• **TASK TO COMPLETE**
Leaving out the pictures, return word for word the stretch of entries below from the line holding "Structures marked on this image (semi-automatically" through the line holding "217, 322, 253]".

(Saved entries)
^^^^^^^^

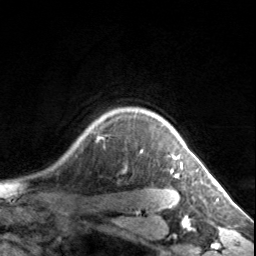
Breast MRI, one axial slice. Slice 123 of 134 in the series (ordered by position). Cropped to one breast. Dynamic contrast-enhanced series, time point 2 of 7 at this slice position (early post-contrast). 3 T. TE 1.7 ms, TR 4.6 ms. 1.2 mm slice thickness. 256 × 256 image matrix, field of view 150 × 150 mm. Female patient.
Structures marked on this image (semi-automatic segmentation, software-assisted and operator-edited):
- enhancing-tissue mask used for the functional tumour volume (all voxels passing the contrast-enhancement thresholds inside the analysis volume; usually the tumour): box from (x=141, y=121) to (x=183, y=177) px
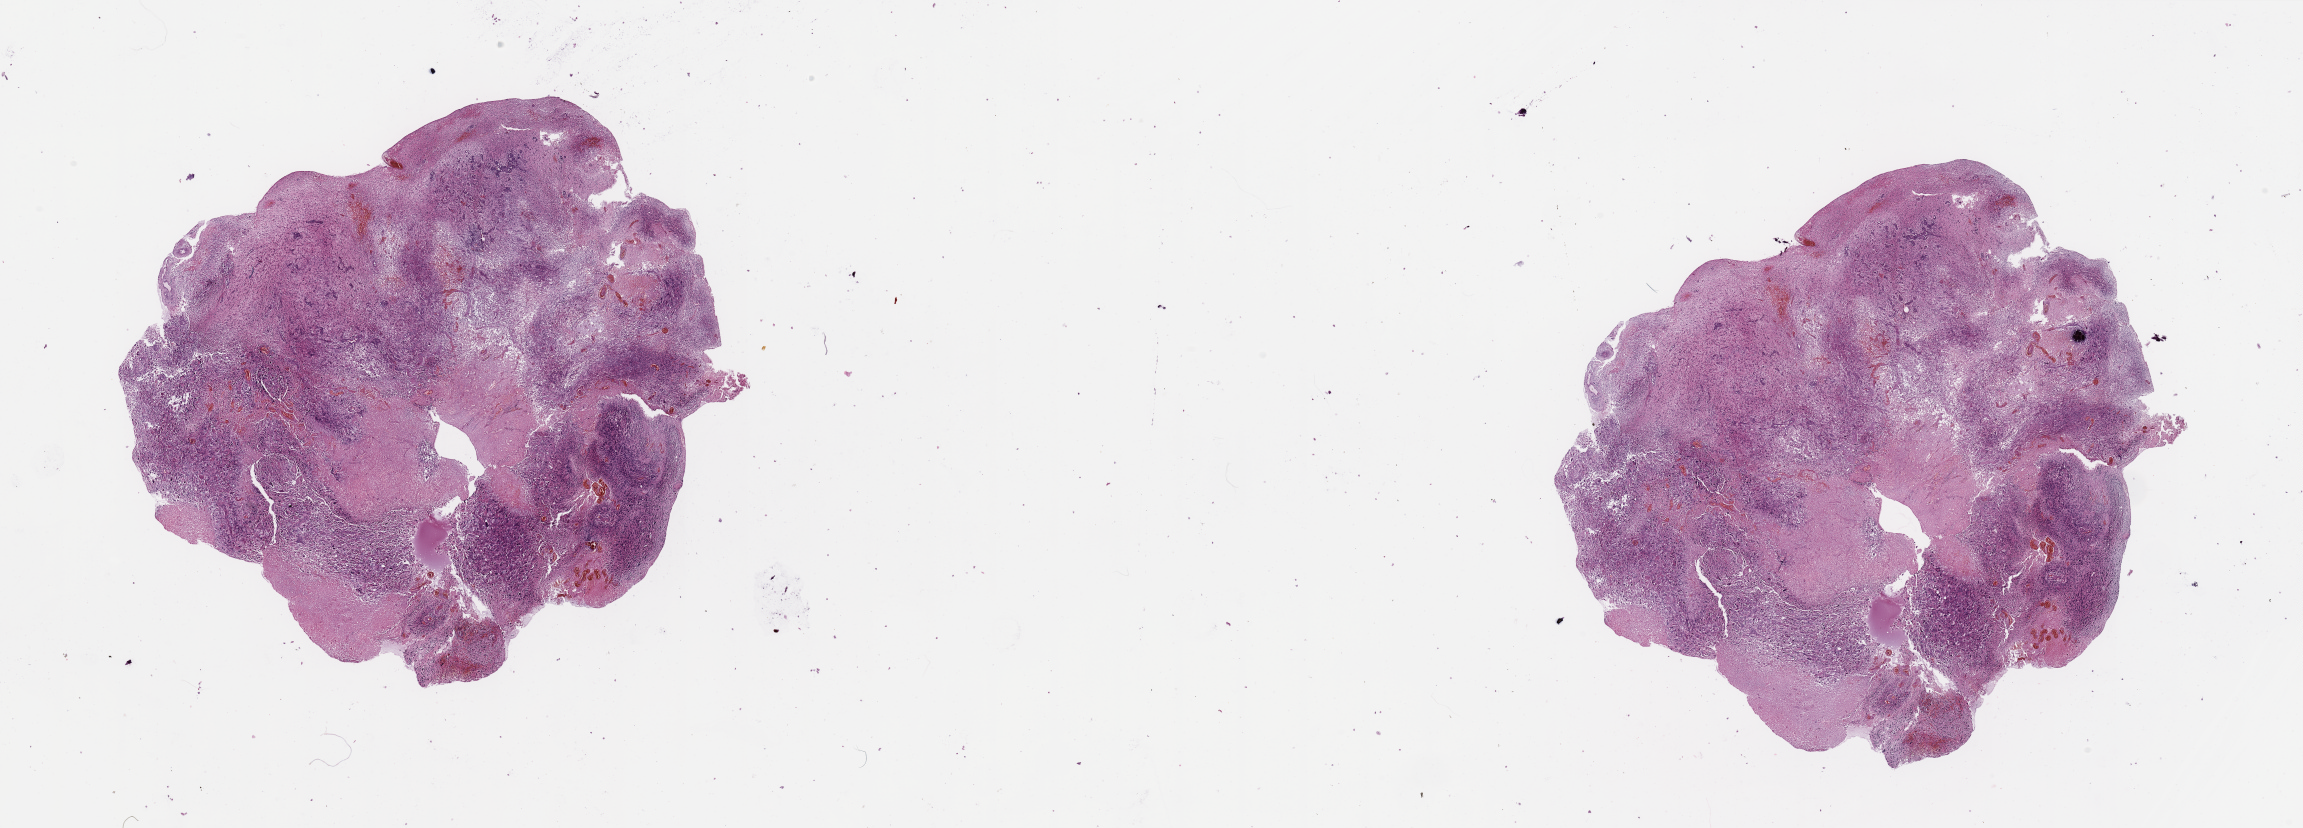
Digitized H&E-stained tissue section (whole slide) — low-resolution overview of the scanned area, about 36.4 x 13.1 mm (acquisition: 20x scan); tumour tissue sample, brain. Patient: male, age 77 years.
Diagnosis: Glioblastoma. Primary tumour site (as recorded): frontal lobe.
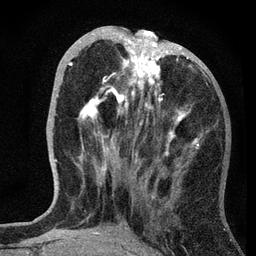
Breast MRI, one axial slice; position 27 of 72 along the scan axis; cropped to one breast; dynamic contrast-enhanced series, time point 2 of 7 at this slice position (early post-contrast); 3 T; TE 2.2 ms, TR 6.2 ms; 2.2 mm slice thickness; 256 × 256 image matrix. Female patient.
Structures marked on this image (semi-automatically segmented with operator editing):
- enhancing-tissue mask used for the functional tumour volume (all voxels passing the contrast-enhancement thresholds inside the analysis volume; usually the tumour): box from (x=68, y=30) to (x=199, y=156) px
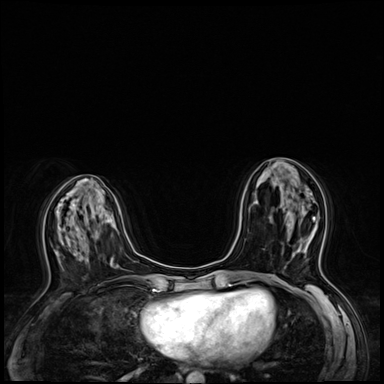
Breast MRI (dynamic contrast-enhanced), one axial slice; slice 27 of 64 in the series (ordered by position); dynamic contrast-enhanced series, time point 2 of 8 at this slice position (early post-contrast); 3 T; TE 1.4 ms, TR 4.3 ms; 2.5 mm slice thickness; 384 × 384 image matrix. Female patient.
Structures marked on this image (semi-automatic segmentation, software-assisted and operator-edited):
- enhancing-tissue mask used for the functional tumour volume (all voxels passing the contrast-enhancement thresholds inside the analysis volume; usually the tumour): bounding box [x1, y1, x2, y2] px = [288, 217, 322, 253]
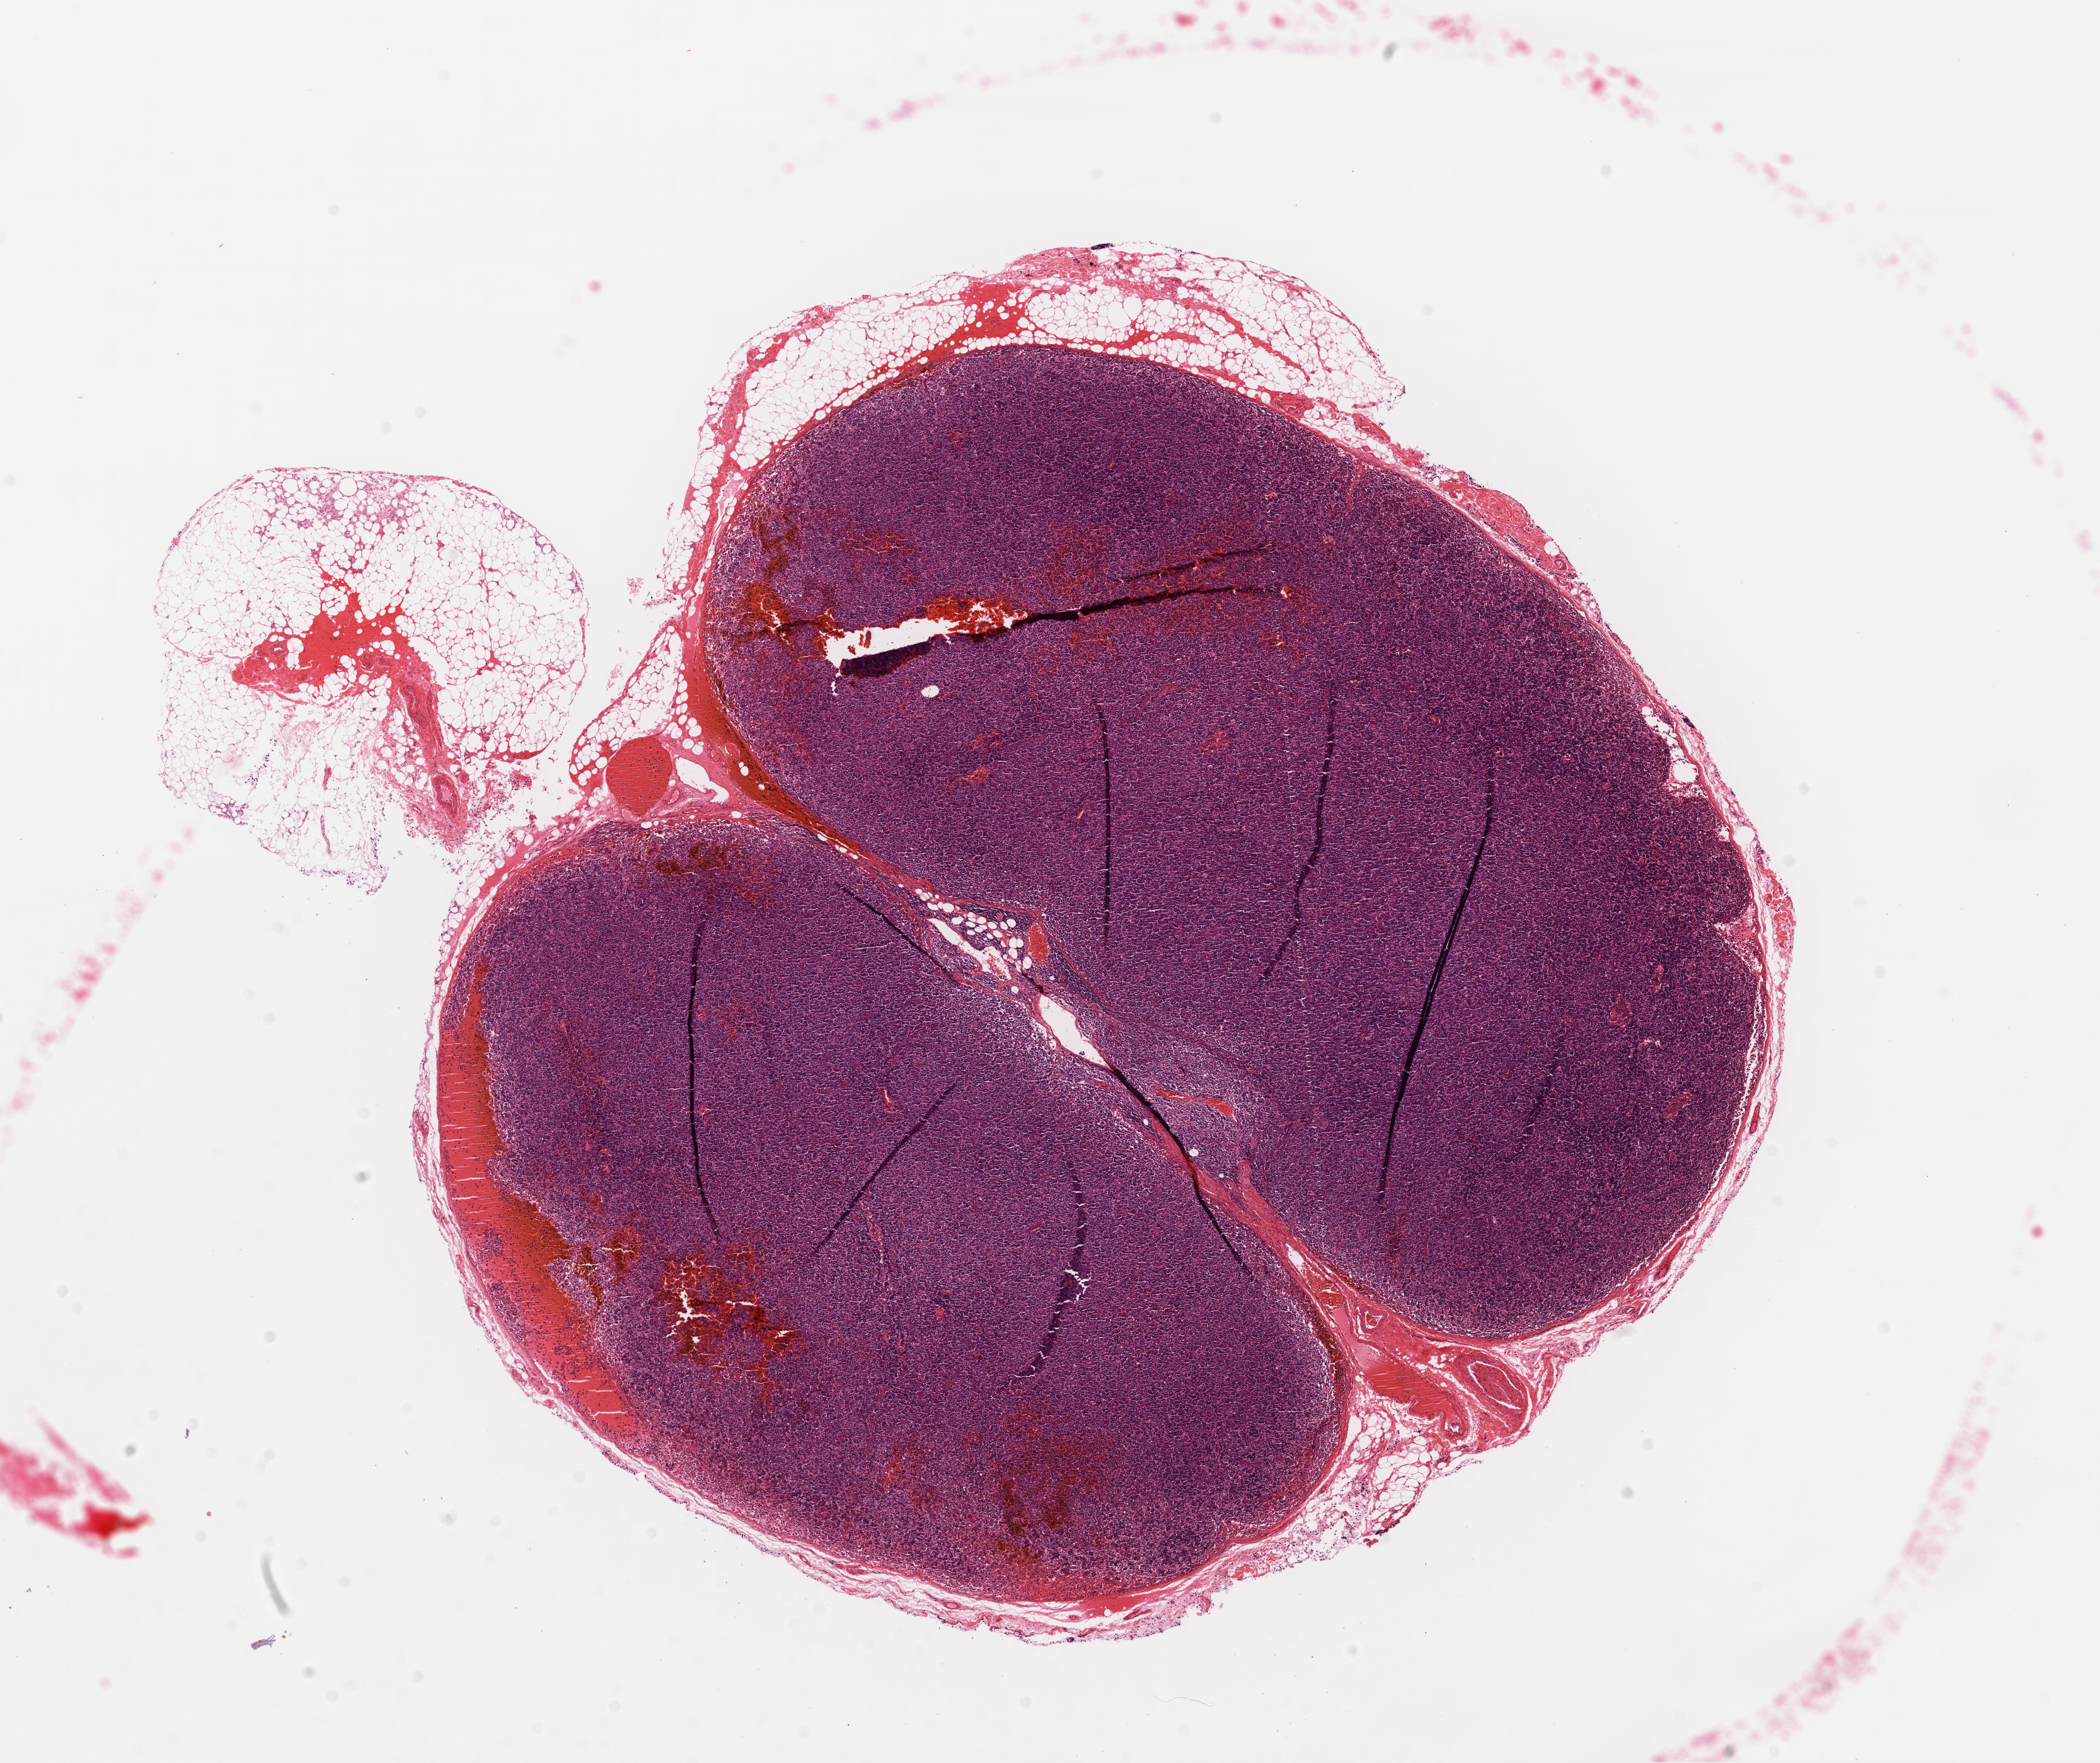
Whole-slide histology image, Hematoxylin and eosin (H&E) stained — whole scanned area (about 13.2 x 11.0 mm) shown as a low-resolution overview, formalin-fixed paraffin-embedded (FFPE) diagnostic section, primary tumour sample from the lymphoid tissue. Female patient; age at initial diagnosis 58 years.
Pathologic diagnosis: Diffuse large B-cell lymphoma, NOS (lymph nodes of head, face and neck).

^^^^^^^^

• **WRITTEN ANSWER**
Structures marked on this image (semi-automatically segmented with operator editing):
- enhancing-tissue mask used for the functional tumour volume (all voxels passing the contrast-enhancement thresholds inside the analysis volume; usually the tumour): box from (x=68, y=30) to (x=199, y=156) px
Breast MRI (dynamic contrast-enhanced), one axial slice; slice 27 of 64 in the series (ordered by position); dynamic contrast-enhanced series, time point 2 of 8 at this slice position (early post-contrast); 3 T; TE 1.4 ms, TR 4.3 ms; 2.5 mm slice thickness; 384 × 384 image matrix. Female patient.
Structures marked on this image (semi-automatic segmentation, software-assisted and operator-edited):
- enhancing-tissue mask used for the functional tumour volume (all voxels passing the contrast-enhancement thresholds inside the analysis volume; usually the tumour): bounding box [x1, y1, x2, y2] px = [288, 217, 322, 253]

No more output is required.